'''
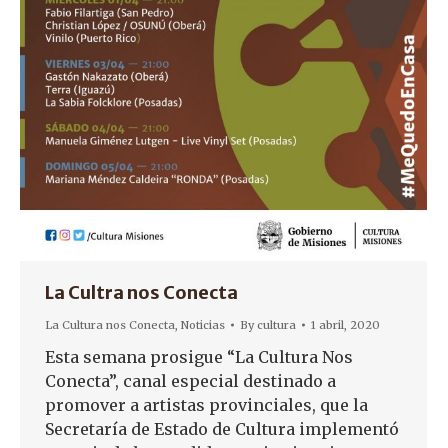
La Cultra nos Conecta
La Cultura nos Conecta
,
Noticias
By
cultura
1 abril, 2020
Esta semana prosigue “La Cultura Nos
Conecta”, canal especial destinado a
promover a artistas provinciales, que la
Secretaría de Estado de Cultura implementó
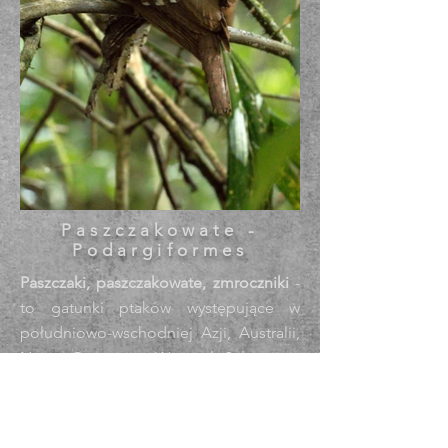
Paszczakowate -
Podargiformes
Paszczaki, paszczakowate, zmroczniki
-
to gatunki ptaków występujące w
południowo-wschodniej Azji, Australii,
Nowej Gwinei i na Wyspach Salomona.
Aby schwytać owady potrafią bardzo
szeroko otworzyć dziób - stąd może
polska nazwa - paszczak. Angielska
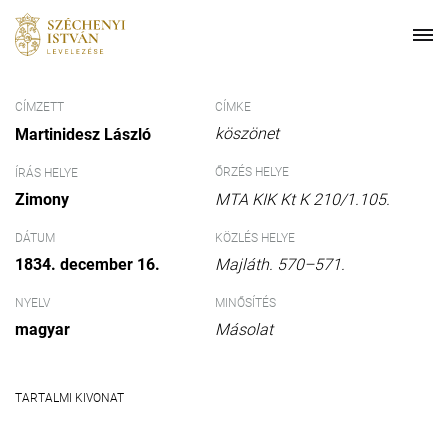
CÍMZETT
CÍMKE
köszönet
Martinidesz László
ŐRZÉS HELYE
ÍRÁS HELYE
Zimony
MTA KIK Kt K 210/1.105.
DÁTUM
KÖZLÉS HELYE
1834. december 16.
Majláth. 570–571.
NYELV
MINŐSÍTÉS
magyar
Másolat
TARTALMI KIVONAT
'''
'''
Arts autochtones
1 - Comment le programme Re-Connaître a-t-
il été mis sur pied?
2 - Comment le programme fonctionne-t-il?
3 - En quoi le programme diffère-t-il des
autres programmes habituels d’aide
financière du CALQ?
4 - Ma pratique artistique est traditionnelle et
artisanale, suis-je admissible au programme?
'''
'''
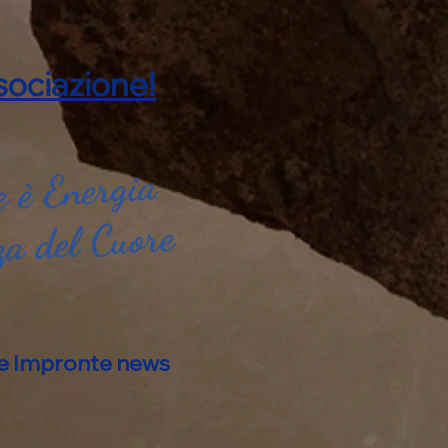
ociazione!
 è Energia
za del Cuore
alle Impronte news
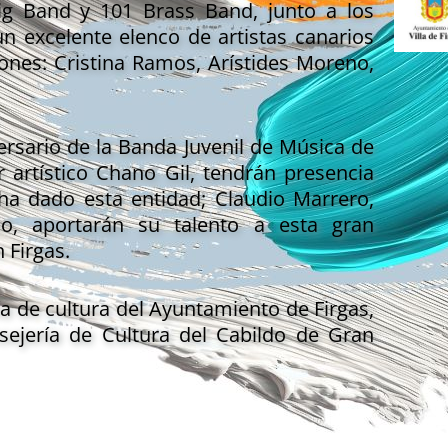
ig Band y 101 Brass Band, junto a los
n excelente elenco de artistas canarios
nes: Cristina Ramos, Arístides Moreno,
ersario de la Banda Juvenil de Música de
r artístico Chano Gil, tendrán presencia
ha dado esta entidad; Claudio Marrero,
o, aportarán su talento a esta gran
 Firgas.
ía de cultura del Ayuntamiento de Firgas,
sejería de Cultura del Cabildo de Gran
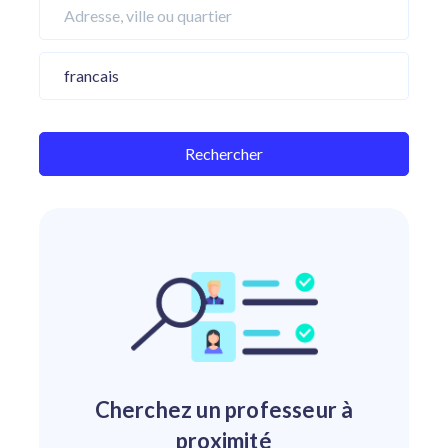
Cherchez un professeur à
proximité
'''
*Aim of the exercise*
The expected output is exactly the lines of the listing above between the line holding "autres programmes habituels d’aide" and the line holding "artisanale, suis-je admissible au programme?", inclusive.

*Answer for this exercise*
autres programmes habituels d’aide
financière du CALQ?
4 - Ma pratique artistique est traditionnelle et
artisanale, suis-je admissible au programme?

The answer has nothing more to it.